WORK TO BE COMPLETED >> Extend the commentary on the man arrested minutes before boarding, picking up right after its final sentence.

PAGE >>
Important to note: there were no charge for him for all that time. That means they had very weak case. They might be specifically waiting for him to do at least that: just look how they accent that he "bought red flag last minute ticket" as if he knew he did something wrong. This also supports the idea that they had no proof of him doing what amounts to criminal industrial espionage (passing data to another company.)
Another standing out fact is that he was arrested minutes before boarding (he passed the border.) If he would be on exit control list, he would never be allowed pass the border. It means he was not nor on exit control list (people on it include convicts on probation, tax debitors, persons against whom a restraining order was issued i.e. people under investigation of a crime,) nor on the on-the-run list of criminals (he would've been detained immediately)
Third, how FBI ever knew of him buying a ticket? US is not East Germany where all ticket sales are wired to STASI in real time.
My explanation: they did not have anything qualifying for a charge on him till that "last minute ticket purchase" which added more substance to allegations of criminal conduct.
This is supported by the fact that he was detained "minutes before boarding." Probably, it was only the fact of him passing the border control that was visible to FBI, the moment they saw it, they came with a rushed arrest warrant.

(Saved entries)
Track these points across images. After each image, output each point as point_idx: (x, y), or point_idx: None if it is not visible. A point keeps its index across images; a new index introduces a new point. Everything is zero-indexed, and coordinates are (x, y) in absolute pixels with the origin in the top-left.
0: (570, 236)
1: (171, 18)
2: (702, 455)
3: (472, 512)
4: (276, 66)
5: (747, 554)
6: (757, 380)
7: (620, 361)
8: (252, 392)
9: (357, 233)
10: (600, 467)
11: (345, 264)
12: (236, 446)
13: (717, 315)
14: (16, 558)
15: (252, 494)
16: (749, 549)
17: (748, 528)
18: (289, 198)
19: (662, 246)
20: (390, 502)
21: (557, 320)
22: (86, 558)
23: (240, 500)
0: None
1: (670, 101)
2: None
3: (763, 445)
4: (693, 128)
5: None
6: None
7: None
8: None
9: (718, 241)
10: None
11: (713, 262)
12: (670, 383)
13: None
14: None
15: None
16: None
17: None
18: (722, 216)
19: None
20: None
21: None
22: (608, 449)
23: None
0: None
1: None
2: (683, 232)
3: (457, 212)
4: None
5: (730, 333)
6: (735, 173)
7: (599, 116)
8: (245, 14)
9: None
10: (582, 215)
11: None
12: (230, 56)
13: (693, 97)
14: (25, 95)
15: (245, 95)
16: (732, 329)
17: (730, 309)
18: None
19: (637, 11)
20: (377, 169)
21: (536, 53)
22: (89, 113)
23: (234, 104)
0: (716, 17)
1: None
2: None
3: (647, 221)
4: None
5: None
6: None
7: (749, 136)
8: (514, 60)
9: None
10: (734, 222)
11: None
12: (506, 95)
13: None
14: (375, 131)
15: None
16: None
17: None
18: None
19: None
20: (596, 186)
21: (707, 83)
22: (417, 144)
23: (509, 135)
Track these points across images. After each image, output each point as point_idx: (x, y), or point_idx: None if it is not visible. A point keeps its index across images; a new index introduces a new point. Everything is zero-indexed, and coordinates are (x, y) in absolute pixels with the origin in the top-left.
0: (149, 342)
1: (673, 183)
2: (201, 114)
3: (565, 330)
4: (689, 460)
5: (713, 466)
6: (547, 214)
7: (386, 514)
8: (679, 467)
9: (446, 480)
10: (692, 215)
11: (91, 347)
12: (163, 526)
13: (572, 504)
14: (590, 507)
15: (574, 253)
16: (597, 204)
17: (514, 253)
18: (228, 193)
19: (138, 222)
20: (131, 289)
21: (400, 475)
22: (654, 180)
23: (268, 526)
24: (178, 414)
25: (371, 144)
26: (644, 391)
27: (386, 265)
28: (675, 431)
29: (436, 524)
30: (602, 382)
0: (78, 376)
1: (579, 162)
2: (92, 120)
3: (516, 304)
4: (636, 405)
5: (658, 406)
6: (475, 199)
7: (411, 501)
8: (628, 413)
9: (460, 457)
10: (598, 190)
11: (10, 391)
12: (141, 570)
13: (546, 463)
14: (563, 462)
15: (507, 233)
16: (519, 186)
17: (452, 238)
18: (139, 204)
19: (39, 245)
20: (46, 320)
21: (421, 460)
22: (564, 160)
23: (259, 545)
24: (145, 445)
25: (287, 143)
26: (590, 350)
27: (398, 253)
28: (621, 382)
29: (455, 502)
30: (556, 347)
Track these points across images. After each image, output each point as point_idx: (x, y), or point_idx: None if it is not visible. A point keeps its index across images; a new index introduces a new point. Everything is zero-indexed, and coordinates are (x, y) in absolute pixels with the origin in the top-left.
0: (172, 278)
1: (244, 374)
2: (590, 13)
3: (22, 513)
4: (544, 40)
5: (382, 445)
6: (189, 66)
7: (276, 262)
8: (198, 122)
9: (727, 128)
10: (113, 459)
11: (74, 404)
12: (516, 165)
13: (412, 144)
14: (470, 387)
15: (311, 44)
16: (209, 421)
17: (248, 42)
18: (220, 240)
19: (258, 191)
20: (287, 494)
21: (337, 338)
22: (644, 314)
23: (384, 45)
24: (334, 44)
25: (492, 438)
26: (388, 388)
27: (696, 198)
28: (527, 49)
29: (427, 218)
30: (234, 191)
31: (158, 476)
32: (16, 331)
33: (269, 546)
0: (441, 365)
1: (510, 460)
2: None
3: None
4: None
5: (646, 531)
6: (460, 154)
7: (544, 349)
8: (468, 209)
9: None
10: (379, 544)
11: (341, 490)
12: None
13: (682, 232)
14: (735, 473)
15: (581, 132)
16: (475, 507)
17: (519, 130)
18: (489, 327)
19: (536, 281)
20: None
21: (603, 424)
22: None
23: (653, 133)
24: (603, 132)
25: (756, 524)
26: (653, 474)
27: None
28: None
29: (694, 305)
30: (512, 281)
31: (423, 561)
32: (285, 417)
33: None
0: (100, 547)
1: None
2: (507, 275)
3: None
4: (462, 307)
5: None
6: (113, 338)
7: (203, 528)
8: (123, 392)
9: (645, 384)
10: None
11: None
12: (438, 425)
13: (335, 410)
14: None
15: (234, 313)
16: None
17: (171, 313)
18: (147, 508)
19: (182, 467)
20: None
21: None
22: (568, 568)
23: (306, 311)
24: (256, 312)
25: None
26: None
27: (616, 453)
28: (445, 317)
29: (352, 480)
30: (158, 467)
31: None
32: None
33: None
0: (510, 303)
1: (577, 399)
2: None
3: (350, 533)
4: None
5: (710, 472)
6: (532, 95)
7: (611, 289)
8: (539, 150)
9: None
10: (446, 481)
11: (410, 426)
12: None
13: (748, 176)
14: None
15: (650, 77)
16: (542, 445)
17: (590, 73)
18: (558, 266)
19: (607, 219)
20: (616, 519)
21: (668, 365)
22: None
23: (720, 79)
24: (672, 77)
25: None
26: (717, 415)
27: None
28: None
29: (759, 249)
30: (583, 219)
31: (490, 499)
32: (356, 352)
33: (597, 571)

TASK RESULT >>
In my opinion, This is just free PR for XMotors. Either they deliberately planned it and this guy has nothing or they took the chance and hoped to get away with it. Either way it is win-win for them.
> So I'm down to my final two guesses. Either the guy thought he didn't do anything wrong (really? taking confidential documents and hardware??). Or the article heavily distorts the facts.
Probably a bit of both. And also many other facts we don't know. Anyway, Apple only should be blamed, imho. If people efforts and project momentum are the real plus value, then data alone won't be sufficient to steal a technology.
It shows that international cooperation about global-impacting technologies should be the norm, rather than a race to monopolize a market.
from the article, about 2700 employees have access to the specific databases from which the guy pulled sensitive data. That seems like a very large group of people to me.
"[In their investigation] Apple found that just prior to Zhang's departure, his network activity had "increased exponentially" compared to the prior two years he had worked at Apple. He accessed content that included prototypes and prototype requirements. .."
Seems like an oversight to find this out post-investigation vs. flagged up front?
EG - seems like a basic usage algorithm could flag this stuff especially across a small <5000 person universe w/cost-benefit vs. theft of tens-of-billions in IP.
Any corporate IT security officers care to comment on this?
This is known as insider threat detection / User Behavior Analytics (UBA). It could also be considered part of Data Loss Prevention (DLP). Insider threats are probably the hardest things to reliably detect on a large corporate network (compared to all of the other types of information threats), especially at a company where most of the employees are very active users of technology. The field is still in its infancy, with lots of cool-looking "AI-driven / ML-powered / buzzword-optimized" products from startups which typically end up generating an absurd amount of anomaly detections per day, usually with a 99.9% false positive rate. Of course I'm generalizing and I imagine some companies have implemented a fairly effective UBA program, but I think they're rare.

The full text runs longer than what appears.